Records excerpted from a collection
+ + +

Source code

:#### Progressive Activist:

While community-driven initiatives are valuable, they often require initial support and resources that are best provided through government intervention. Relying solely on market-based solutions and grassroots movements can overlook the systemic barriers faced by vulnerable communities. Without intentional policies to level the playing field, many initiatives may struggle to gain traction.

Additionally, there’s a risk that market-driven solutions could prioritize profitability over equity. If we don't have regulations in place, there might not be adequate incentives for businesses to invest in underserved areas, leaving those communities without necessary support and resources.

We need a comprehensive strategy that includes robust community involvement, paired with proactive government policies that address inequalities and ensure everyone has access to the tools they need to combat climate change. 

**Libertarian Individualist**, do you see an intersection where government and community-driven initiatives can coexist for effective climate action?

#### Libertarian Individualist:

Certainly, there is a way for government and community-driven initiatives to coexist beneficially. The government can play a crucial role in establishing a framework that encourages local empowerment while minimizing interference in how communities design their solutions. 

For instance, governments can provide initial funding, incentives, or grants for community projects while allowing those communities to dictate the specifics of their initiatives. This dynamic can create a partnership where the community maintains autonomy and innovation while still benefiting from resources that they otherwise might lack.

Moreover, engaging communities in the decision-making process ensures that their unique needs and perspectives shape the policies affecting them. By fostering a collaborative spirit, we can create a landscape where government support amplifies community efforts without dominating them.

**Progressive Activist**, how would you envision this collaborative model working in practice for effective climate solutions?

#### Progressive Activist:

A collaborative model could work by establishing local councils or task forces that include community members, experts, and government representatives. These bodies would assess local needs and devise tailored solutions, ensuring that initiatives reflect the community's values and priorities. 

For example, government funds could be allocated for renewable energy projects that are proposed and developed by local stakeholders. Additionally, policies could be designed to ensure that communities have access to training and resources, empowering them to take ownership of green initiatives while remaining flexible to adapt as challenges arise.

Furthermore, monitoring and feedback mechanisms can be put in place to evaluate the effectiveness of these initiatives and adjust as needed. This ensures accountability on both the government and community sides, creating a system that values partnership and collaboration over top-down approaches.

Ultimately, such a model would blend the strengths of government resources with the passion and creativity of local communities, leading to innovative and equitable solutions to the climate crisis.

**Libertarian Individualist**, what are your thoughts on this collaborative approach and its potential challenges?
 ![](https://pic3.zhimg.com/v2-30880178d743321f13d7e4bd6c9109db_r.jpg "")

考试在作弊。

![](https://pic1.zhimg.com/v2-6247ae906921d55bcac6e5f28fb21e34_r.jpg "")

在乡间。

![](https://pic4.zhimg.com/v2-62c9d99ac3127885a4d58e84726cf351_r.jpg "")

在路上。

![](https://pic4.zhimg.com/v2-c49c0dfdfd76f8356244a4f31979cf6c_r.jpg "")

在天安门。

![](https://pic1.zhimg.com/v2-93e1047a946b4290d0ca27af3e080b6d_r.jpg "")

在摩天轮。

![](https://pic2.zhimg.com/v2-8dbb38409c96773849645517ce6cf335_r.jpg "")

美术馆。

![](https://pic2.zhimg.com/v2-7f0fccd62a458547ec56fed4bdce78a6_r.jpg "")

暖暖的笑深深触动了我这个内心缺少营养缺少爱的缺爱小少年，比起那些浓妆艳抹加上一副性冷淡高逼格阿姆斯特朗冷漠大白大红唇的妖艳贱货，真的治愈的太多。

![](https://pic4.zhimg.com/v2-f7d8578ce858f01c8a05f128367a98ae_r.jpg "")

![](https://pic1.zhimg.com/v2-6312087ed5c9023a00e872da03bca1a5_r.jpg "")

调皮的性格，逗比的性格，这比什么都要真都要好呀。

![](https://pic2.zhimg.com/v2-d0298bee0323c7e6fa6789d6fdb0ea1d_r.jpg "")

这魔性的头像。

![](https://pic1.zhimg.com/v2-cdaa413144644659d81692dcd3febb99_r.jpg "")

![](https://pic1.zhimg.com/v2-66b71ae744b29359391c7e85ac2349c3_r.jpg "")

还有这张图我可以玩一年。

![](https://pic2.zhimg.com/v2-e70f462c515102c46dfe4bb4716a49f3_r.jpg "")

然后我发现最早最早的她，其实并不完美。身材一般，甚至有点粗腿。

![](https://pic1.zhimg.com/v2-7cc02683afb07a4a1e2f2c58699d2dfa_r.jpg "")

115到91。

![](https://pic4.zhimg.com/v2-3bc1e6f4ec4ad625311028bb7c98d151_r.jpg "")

+ + +

▸ Action item
Retype the records above from the very first line down to the line with "While community-driven initiatives", keeping both of those lines. Include nothing beyond them.

▸ Result
Source code

:#### Progressive Activist:

While community-driven initiatives are valuable, they often require initial support and resources that are best provided through government intervention. Relying solely on market-based solutions and grassroots movements can overlook the systemic barriers faced by vulnerable communities. Without intentional policies to level the playing field, many initiatives may struggle to gain traction.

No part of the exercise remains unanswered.